As always, any questions or queries, let me now!
The full code is on my Github along with below.
library(tidyverse)
library(understatr)
library(here) ##for saving output - more stable than set_wd()
library(ggrepel)
library(ggsoccer)
##pull available leagues
leagues<-get_leagues_meta()
unique(leagues$league_name)
##remove RFPL to leave top 5 European leagues
leagues<-leagues%>%
filter(!league_name == "RFPL")
##pull team match data
team_data<-map_dfr(unique(leagues$league_name), get_league_teams_stats, year = 2020)
##pull player meta data
player_data<-map_dfr(unique(team_data$team_name), get_team_players_stats, year = 2020)

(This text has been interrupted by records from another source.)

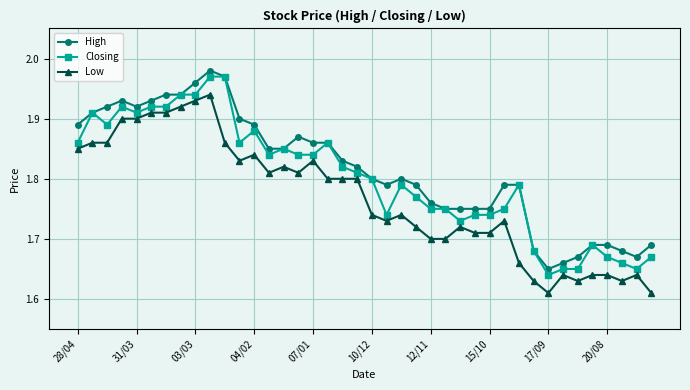

Count the Low values in the range 1 to 2.

40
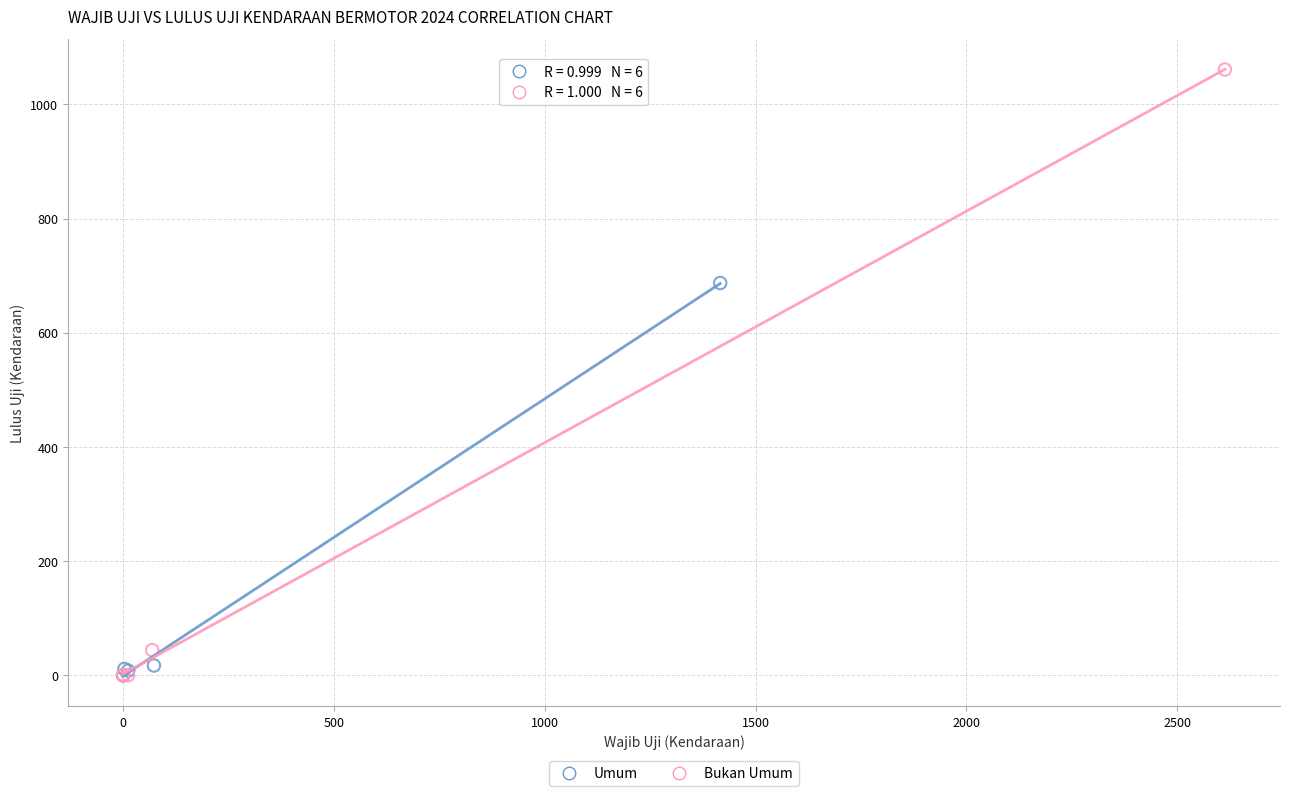

Which series has the largest Y range (max minus min)?

Bukan Umum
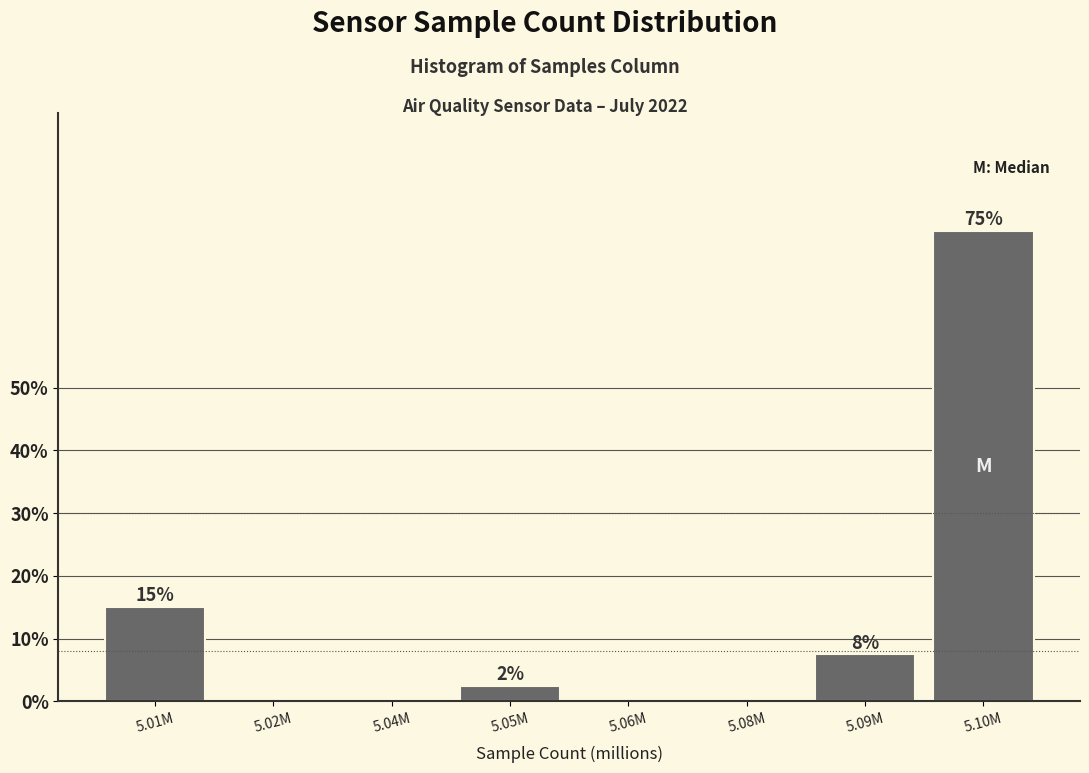

The value at 5.10M is 130.8. True or false?

False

##create some summary stats p90
summary<-player_data %>%
mutate(nineties = time/90,
npxg_p90 = npxG/nineties,
xa_p90 = xA/nineties) %>%
filter(time>900)
##save player meta data
write_csv(summary, here("player_meta_2020.csv"))
##quick plot npxg_p90 & xa_p90
summary %>%
filter(time>900) %>%
ggplot(aes(x=npxg_p90, y=xa_p90))+
geom_point() +
geom_text_repel(data = summary %>%
filter(npxg_p90>0.4 | xa_p90>0.4),
aes(label = player_name))+
labs(title = "Attacking Contribution",
subtitle = "European Big 5 Leagues // >900mins",
x = "NPxG P90",
y = "xA P90")
##create playId vector
players<-c(player_data$player_id)
##pull all location x/y for playerId's
shot_data <- players %>%
map_dfr(.,possibly(get_player_shots,otherwise=NULL))
##filter 2020 shots only
shots_data_2020<-shot_data %>%
filter(year == 2020)
##save 2020 shot data
write_csv(shots_data_2020, here("shots_data_2020.csv"))

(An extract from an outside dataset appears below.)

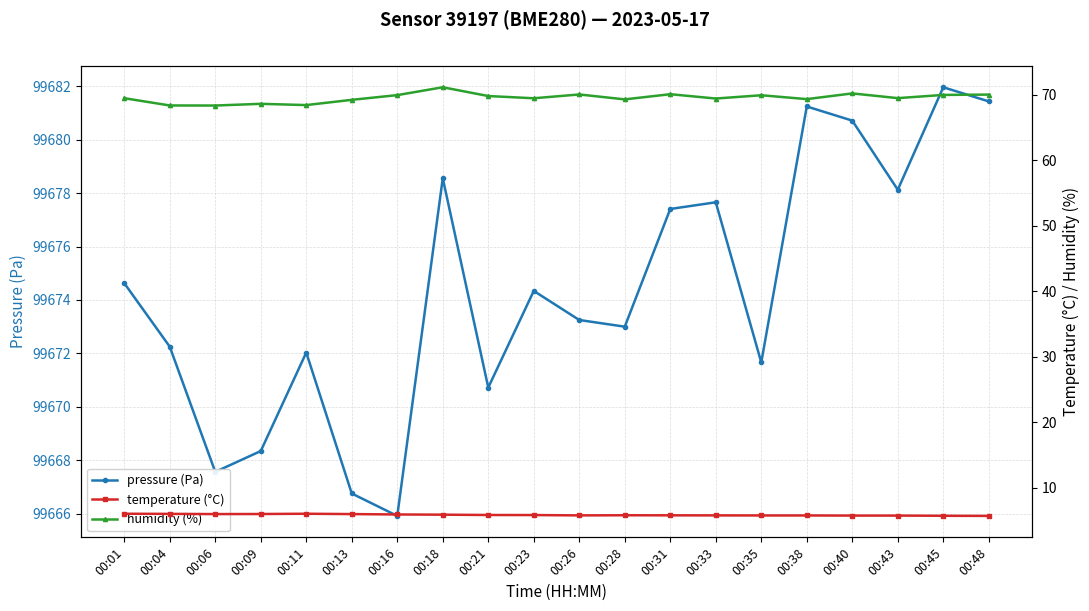

Where is the first local minimum for pressure (Pa)?

00:06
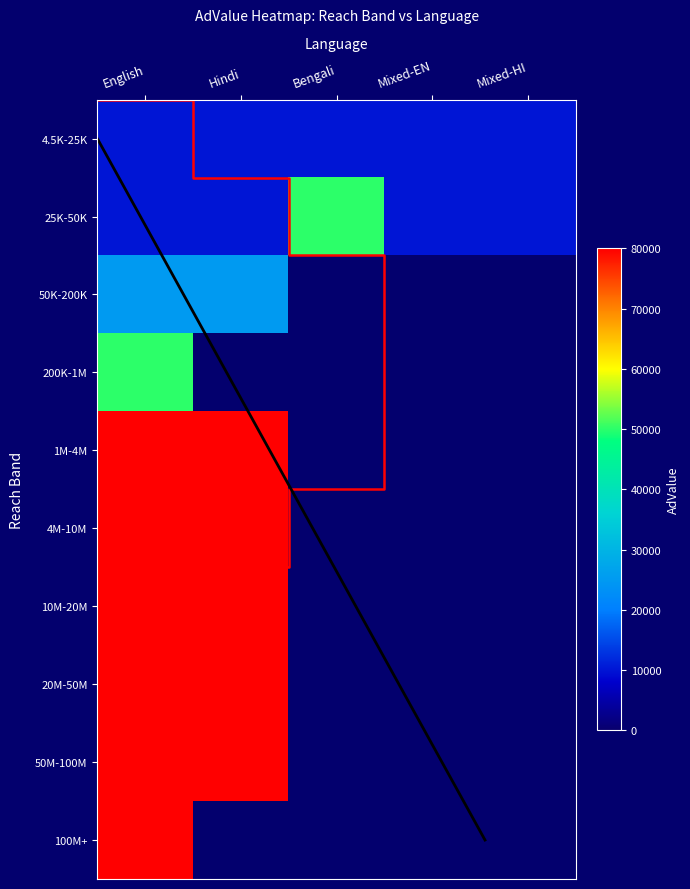

How many series are shown in this chart?

10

##plot Lewandowski non-penalty shots
player_name<-"Robert Lewandowski"
shots_data_2020 %>%
filter(player=={player_name},
!situation=="Penalty") %>%
mutate(X = X*100,
Y = Y*100) %>%
ggplot(aes(x = X, y = 100-Y))+
annotate_pitch()+
geom_point(aes(colour = result, size = xG)) +
coord_flip(xlim = c(50,100),
ylim = c(0,100)) +
theme_pitch() +
labs(title = glue({player}),
subtitle = "Shot Locations 2020/2021 - Penalties Removed")
This has been great, just getting into R for football stats. For some reason, my attacking contribution graphs keep coming out with the wrong axis scale and i have no idea why. But great piece really helped.